Assigned task:
Each line from the start of the records through the line containing "content/uploads/2020/02/conrad-spa-4-335x256.jpg" is to be transcribed exactly, and no other line is to be included.
-- Provided entries follows --
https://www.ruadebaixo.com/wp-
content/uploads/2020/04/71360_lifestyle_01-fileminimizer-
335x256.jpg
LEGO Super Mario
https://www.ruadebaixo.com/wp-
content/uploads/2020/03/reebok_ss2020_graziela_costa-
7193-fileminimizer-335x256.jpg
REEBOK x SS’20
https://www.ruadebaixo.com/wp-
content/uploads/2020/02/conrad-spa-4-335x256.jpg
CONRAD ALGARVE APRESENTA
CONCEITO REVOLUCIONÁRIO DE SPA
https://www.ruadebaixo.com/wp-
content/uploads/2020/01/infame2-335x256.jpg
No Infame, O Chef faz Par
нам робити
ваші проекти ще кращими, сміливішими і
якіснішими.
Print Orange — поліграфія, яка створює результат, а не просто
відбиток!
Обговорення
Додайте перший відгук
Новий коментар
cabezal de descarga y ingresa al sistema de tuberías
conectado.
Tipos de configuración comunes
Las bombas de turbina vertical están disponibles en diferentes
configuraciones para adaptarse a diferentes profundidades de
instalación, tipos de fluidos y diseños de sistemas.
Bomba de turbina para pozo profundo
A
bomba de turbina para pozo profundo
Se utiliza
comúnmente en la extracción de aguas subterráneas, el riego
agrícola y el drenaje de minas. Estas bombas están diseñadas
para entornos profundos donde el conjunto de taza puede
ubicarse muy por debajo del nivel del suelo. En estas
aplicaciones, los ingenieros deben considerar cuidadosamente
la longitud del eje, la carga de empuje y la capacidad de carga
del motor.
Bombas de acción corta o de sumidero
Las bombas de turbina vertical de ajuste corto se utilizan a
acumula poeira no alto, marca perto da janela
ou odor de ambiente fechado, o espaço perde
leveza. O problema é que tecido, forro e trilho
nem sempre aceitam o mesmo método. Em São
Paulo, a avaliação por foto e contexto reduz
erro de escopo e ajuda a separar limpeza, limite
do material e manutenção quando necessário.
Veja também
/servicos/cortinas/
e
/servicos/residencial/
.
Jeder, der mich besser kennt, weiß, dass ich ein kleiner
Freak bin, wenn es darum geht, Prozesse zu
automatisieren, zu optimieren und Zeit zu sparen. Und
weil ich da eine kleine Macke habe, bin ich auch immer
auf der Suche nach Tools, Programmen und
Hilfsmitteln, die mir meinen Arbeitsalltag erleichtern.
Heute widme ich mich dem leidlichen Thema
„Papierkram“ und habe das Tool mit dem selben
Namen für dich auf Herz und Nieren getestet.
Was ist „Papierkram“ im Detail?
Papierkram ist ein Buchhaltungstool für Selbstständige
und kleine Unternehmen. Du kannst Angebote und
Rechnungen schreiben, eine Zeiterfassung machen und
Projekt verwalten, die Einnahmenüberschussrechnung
-- Provided entries concluded --
Task answer:
https://www.ruadebaixo.com/wp-
content/uploads/2020/04/71360_lifestyle_01-fileminimizer-
335x256.jpg
LEGO Super Mario
https://www.ruadebaixo.com/wp-
content/uploads/2020/03/reebok_ss2020_graziela_costa-
7193-fileminimizer-335x256.jpg
REEBOK x SS’20
https://www.ruadebaixo.com/wp-
content/uploads/2020/02/conrad-spa-4-335x256.jpg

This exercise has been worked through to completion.